The day of our wedding as I stood in the reception line, she gave me a hug and told me, “I’ve had him for 19 years. He’s yours now.” I kind of wondered what that meant. It was almost passing off the prized pet or something, but now I understand. She never interfered in our marriage. She just wanted to be my friend. In fact, from the beginning she made sure I knew I was another one of her kids.
That probably didn’t sink in to my head until my husband and I had been married for around 5 years, and we had to move back to his hometown for a job opportunity. He took a pay cut for a job that had insurance, permanence, and opportunities to grow. It also meant we would have to live with his parents for a few months. Something that I was less than thrilled about. I kind of liked my space… But it was in those three months, while my husband was off to work and it was me, my two year old son, and her around the house, that I realized that she was another mom to me, and just how blessed I was. Us Laying out together in her yard and getting sunburned while my toddler took a nap is one of the first memories just how crazy and fun loving she could be.
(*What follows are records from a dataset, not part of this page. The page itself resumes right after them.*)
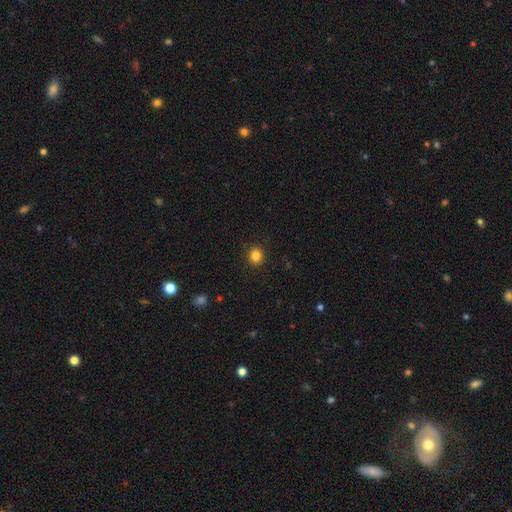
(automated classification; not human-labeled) This is clearly a smooth galaxy (83%). How rounded: clearly round (87%). Merging: clearly none (90%).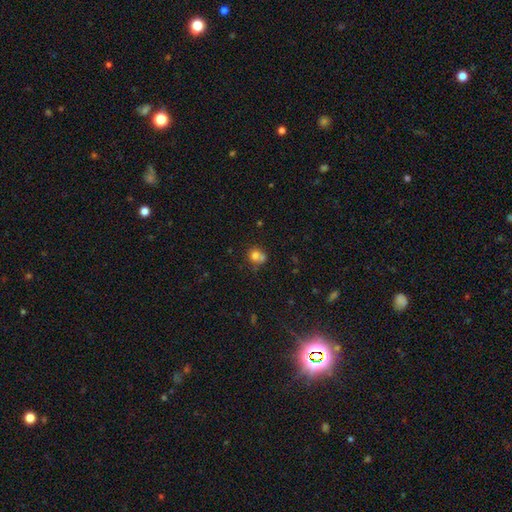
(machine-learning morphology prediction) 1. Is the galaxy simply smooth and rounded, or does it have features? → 74% smooth, 14% featured or disk, 13% star or artifact.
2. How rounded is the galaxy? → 76% round, 23% in between, 1% cigar-shaped.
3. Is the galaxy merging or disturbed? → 43% none, 35% merger, 16% minor disturbance, 6% major disturbance.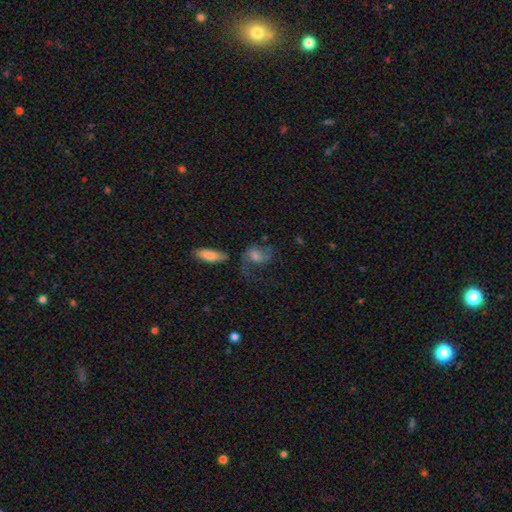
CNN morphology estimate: smooth-or-featured: featured or disk: 60% | smooth: 28% | star or artifact: 12%
  disk-edge-on: no: 95% | yes: 5%
    bar: no: 52% | weak: 38% | strong: 9%
    has-spiral-arms: yes: 86% | no: 14%
    bulge-size: moderate: 37% | small: 35% | none: 15% | large: 10% | dominant: 2%
  merging: none: 45% | major disturbance: 28% | minor disturbance: 18% | merger: 9%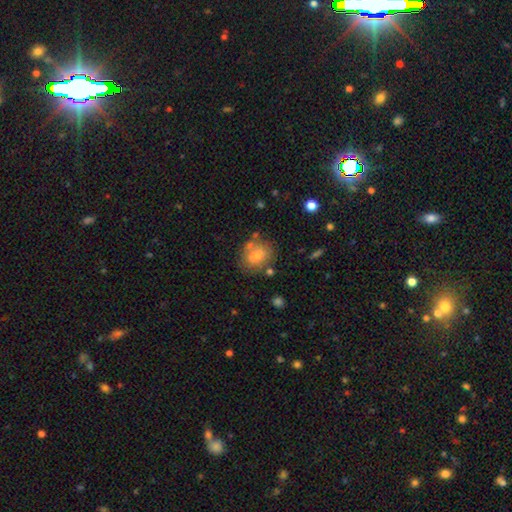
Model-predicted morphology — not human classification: Smooth or featured?
  - smooth: 68% *
  - featured or disk: 22%
  - star or artifact: 9%
How rounded?
  - in between: 65% *
  - round: 33%
  - cigar-shaped: 2%
Merging?
  - none: 59% *
  - minor disturbance: 20%
  - merger: 12%
  - major disturbance: 9%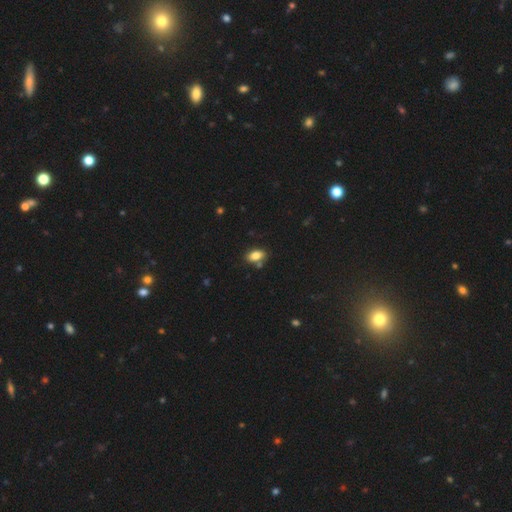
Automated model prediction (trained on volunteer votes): This appears to be a smooth galaxy with no disk features (83%) that is in between round and cigar-shaped (89%). Merging: none (75%).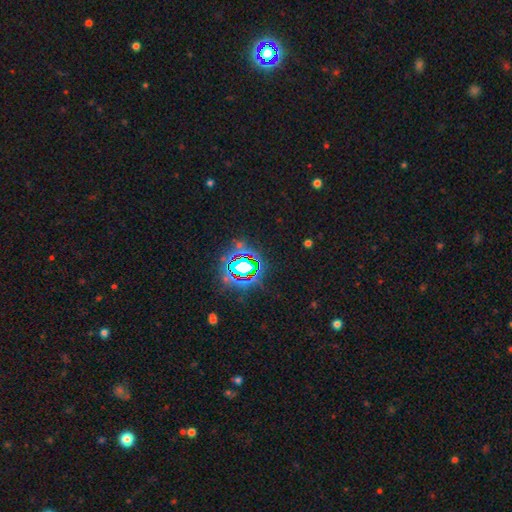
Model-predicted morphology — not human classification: Smooth or featured: star or artifact — 80% (smooth — 11%)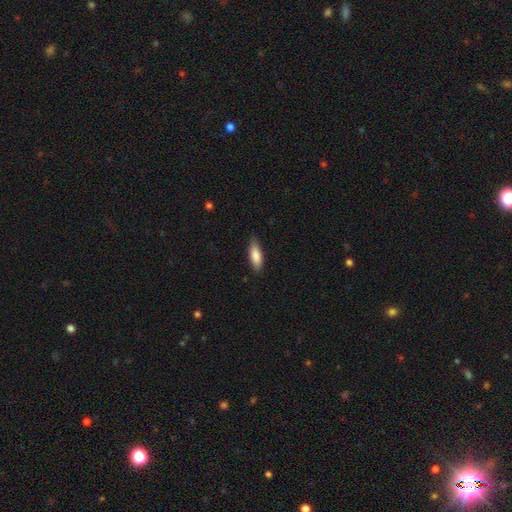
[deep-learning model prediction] A smooth galaxy with no disk features (84%) that is in between round and cigar-shaped (60%). Merging: none (80%).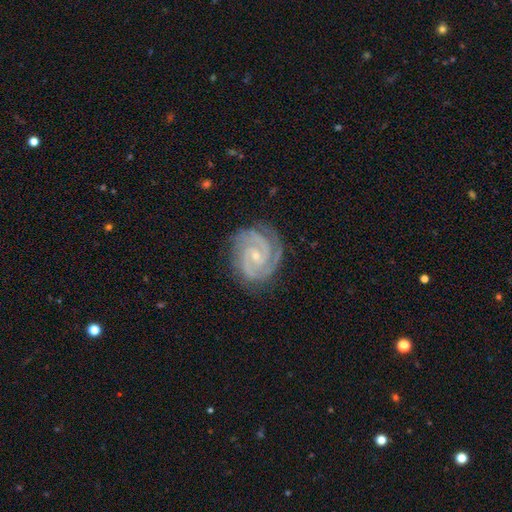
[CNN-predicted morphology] type=featured or disk (92%); edge-on=no (98%); bar=no (53%); spiral arms=yes (99%); winding=tight (71%); arm count=2 (57%); bulge=small (74%); merging=none (80%).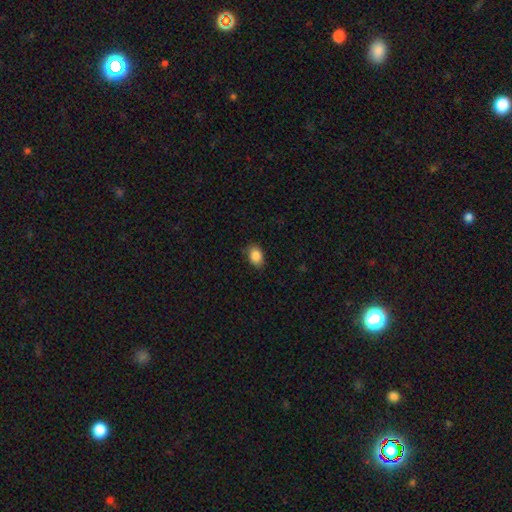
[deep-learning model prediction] Overall: smooth (87%). How rounded: in between (77%). Merging: none (81%).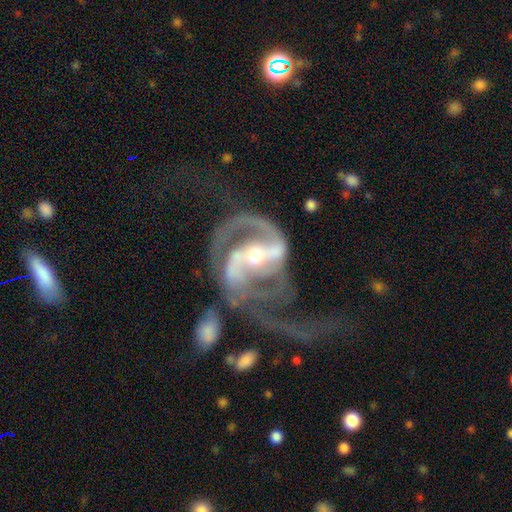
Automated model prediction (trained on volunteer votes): Smooth or featured?
  - featured or disk: 92% *
  - star or artifact: 4%
  - smooth: 4%
Edge-on disk?
  - no: 98% *
  - yes: 2%
Bar?
  - strong: 57% *
  - weak: 28%
  - no: 16%
Spiral arms?
  - yes: 96% *
  - no: 4%
Spiral winding?
  - medium: 52% *
  - loose: 26%
  - tight: 22%
Spiral arm count?
  - 2: 82% *
  - 1: 7%
  - can't tell: 4%
  - 3: 4%
  - 4: 2%
  - more than 4: 2%
Bulge size?
  - moderate: 57% *
  - small: 37%
  - large: 3%
  - none: 1%
  - dominant: 1%
Merging?
  - major disturbance: 42% *
  - none: 28%
  - merger: 16%
  - minor disturbance: 15%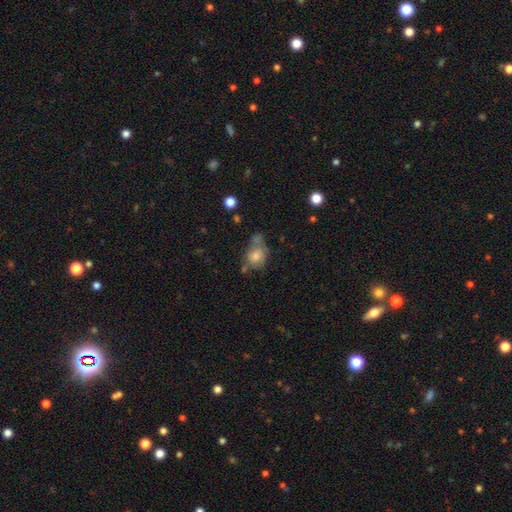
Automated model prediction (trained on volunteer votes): The model was most divided on "how rounded": round: 52%, in between: 46%, cigar-shaped: 2%. Remaining: smooth or featured — smooth (69%); merging — none (43%).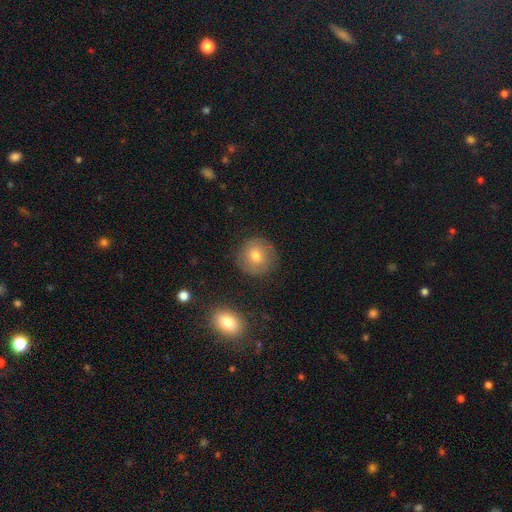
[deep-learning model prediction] Smooth or featured? Predicted: smooth (p=0.66). How rounded? Predicted: round (p=0.91). Merging? Predicted: none (p=0.84).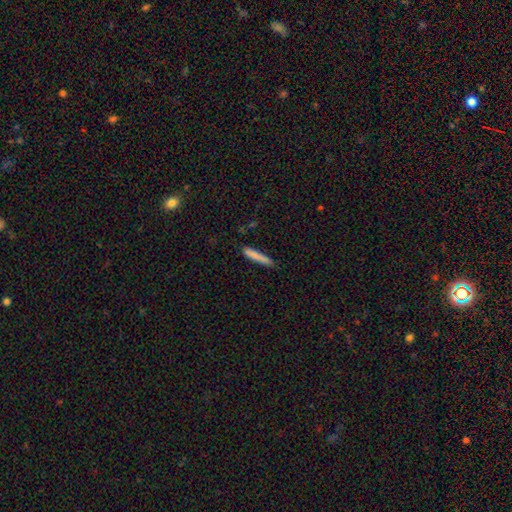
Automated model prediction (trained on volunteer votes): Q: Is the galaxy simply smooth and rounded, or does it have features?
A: smooth — 80%.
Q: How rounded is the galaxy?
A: cigar-shaped — 93%.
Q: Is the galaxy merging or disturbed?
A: none — 81%.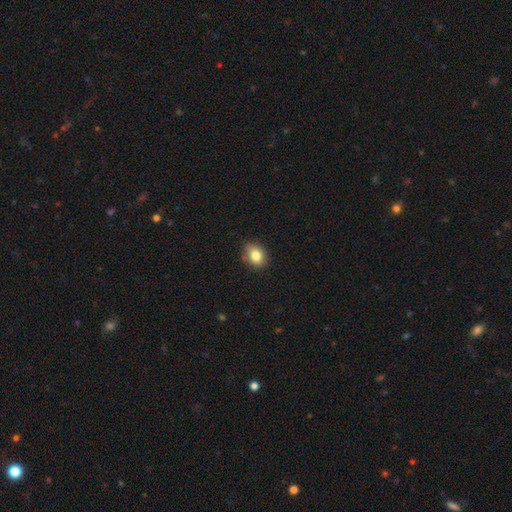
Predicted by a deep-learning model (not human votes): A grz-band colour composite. It shows a smooth galaxy with no disk features (82%) that is in between round and cigar-shaped (60%). Merging: none (77%).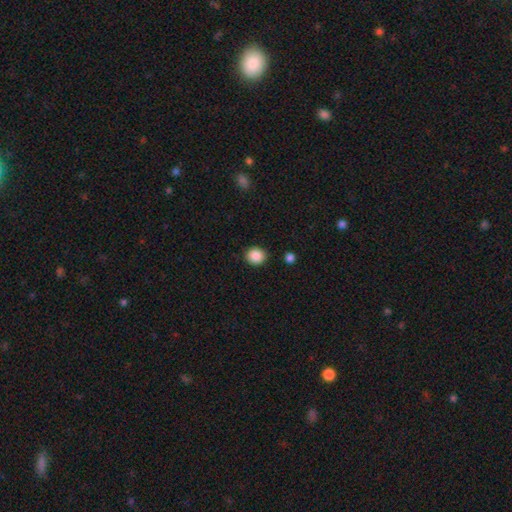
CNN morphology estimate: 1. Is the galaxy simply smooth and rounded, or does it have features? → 88% smooth, 9% star or artifact, 3% featured or disk.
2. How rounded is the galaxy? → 81% round, 19% in between, 1% cigar-shaped.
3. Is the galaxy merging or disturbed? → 89% none, 7% minor disturbance, 2% major disturbance, 2% merger.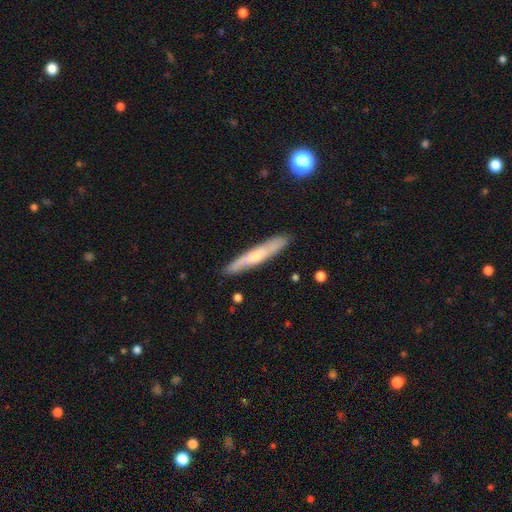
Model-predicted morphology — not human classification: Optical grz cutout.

For years we did a lot together: Trips to the Mennonite and Amish communities to shop their bakeries and surplus stores, camping, shopping, going to the nursery to buy plants, vacations together, Christmas morning biscuits and gravy (she cooked) , etc. She even hopped in the “Tilt a Whirl” with me at the State fair one time about 10 years ago. She laughed and laughed as the ride jerked us around and she practically ended up in my lap. Then there’s the photo op with the Oscar Mayer Wiener Mobile. We’ve had lots of fun times through the years.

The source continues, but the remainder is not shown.